Supplied records section start
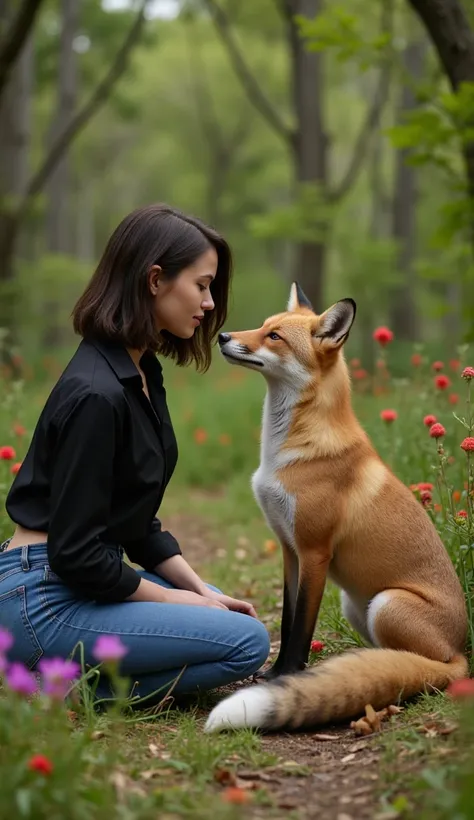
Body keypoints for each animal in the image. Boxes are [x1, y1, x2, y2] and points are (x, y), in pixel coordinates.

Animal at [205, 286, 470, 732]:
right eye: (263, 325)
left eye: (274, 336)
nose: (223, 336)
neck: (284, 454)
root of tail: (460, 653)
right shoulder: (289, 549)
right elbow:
Supplied records section end
Supplied records section start
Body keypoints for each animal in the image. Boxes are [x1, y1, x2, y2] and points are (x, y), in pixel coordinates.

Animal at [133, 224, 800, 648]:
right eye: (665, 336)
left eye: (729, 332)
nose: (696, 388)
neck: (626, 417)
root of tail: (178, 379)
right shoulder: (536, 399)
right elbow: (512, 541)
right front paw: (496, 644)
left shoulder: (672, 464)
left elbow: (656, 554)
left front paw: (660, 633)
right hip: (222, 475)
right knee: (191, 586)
Supplied records section end
• [Task details]: Once you find the line with "neck: (626, 417)" above, print it and every line after it up to and including the line with "right knee: (191, 586)", exactly as written and nothing else.

• [Finished exercise]:
neck: (626, 417)
root of tail: (178, 379)
right shoulder: (536, 399)
right elbow: (512, 541)
right front paw: (496, 644)
left shoulder: (672, 464)
left elbow: (656, 554)
left front paw: (660, 633)
right hip: (222, 475)
right knee: (191, 586)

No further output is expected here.